Ответ короля Христиана застал его уже в новом изгнании, ибо чума прогнала нас с ростокского побережья. Жаркий ветер разнес эту заразу по всему «граду мира и благоденствия», чьи улицы пропахли гарью от зловещих костров. Новый хозяин, в гости к которому мы отправились, знал моего господина с юных лет, когда оба были студентами, одержимыми математикой, и тогда же стал свидетелем дуэли, стоившей его приятелю носа. То был некто Ранцов, великан, всегда разряженный во что-нибудь яркое, с белым пером на шляпе. Его дочери, наслушавшись рассказов девиц Браге пожелали без ведома своей матери поглядеть на мое диковинное телосложение. Гостеприимство Ранцова должно было послужить утешением Тихо Браге, уязвленному жестокой иронией Христиана IV ибо юный монарх написал ему так: «Если у вас нашлись средства, чтобы одолжить моему деду десять тысяч талеров, зачем просить корону на первое полугодие оставить за вами фьеф Нордфьорда?»

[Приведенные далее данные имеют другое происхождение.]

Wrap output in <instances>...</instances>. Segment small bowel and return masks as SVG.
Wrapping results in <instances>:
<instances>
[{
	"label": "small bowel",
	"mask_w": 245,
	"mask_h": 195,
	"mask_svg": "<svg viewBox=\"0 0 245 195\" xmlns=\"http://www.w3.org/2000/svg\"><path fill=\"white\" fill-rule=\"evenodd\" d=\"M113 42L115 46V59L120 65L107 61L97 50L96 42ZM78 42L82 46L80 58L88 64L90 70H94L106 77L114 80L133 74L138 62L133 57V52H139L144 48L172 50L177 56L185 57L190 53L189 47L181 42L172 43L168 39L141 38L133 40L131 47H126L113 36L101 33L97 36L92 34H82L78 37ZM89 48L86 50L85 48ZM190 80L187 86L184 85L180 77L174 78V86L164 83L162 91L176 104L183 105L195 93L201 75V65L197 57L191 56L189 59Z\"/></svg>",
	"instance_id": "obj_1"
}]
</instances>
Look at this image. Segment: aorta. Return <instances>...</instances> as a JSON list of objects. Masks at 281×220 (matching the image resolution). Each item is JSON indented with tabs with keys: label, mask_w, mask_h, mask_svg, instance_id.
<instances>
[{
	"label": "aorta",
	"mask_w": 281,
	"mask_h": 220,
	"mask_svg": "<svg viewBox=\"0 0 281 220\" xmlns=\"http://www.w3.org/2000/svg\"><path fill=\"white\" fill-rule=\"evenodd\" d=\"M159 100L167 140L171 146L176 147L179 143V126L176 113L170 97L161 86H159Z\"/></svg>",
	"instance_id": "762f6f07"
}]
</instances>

Сказать по правде, этот королевский отказ настиг Моего господина уже не у Ранцова, а в Гамбурге, в обширной крепости, которую герцог велел предоставить в его распоряжение. Замок назывался Ванденсбек. Его беленый фасад выходил на реку и пруд. По утрам щебетание птиц сливалось в сладостный хор. Деревья были столь высоки, что поднимались над кровлями. Уже начиная с середины дня на фасаде трепетала узорная тень листвы. Там было пятьдесят человек прислуги. Численно мы оказались в явном меньшинстве.

Тому, кто никогда не видел ничего роскошнее знакомого Дании скромного довольства, даже не вообразить тех богатств, коими изобиловал тот дворец. Повсюду золотые вазы, серебряные золоченые тарелки, драгоценные уборы, узорчатые ткани, ковры, шитые золотом и серебром. Апартаменты сиятельной дамы Кирстен и Софии Браге устроили весьма далеко друг от друга. У каждого из сыновей хозяина были свои покои, свои лошади, своя прислуга. Йорген, который все еще не вполне выздоровел – он долго не мог избавиться от хромоты, – был неразлучен со своим воспитателем-немцем. Что до Тюге, он находил участь изгнанника забавной и повадился к портному, причем я его сопровождал. Отец велел одеть сына сообразно его рангу, чтобы тот мог войти в дворянское общество и проверить, годятся ли для Германии его манеры. Не кому иному, как Тюге, он поручил позаботиться о том, чтобы до Рудольфа Габсбурга дошла книга, над которой мы с Лонгомонтанусом некогда столько потрудились. А Тюге мне шепнул по секрету: «Вот уж благое дело что мне в Прагу ехать, там-то я буду приносить жертвы Венере со служанками сколько душе угодно!»

Меня часто со всякими оказиями отправляли в Гамбуг. Там весьма ценили мою двойственную природу. Сеньор впервые признался, что вся его доброта ко мне была не более чем данью почтения к усопшему брату-близнецу. Не чтить в себе подобные побуждения было бы, как он выразился, такой же суетностью, как «отрицать приверженность, которую человек питает к своей родине и своему языку».

О любви к Дании он сочинил длинную поэму, где в сдержанных словах сетовал на неблагодарность короля. И распорядился, чтобы ее издали в Гамбурге с изящным фронтисписом, рисованным его же рукой.

Меня часто демонстрировали полуголым, в фас и профиль, при свете, льющемся из окон, или распростертого на столе. И пока вокруг обсуждали меня, я мог сколько угодно наслаждаться переливами красок небес и вод, смотреть, как корабли лениво распускают паруса, выходя из перегороженной цепями внутренней гавани, как в розовом тумане проступают очертания мачт, выделяясь на фоне кирпичных строений.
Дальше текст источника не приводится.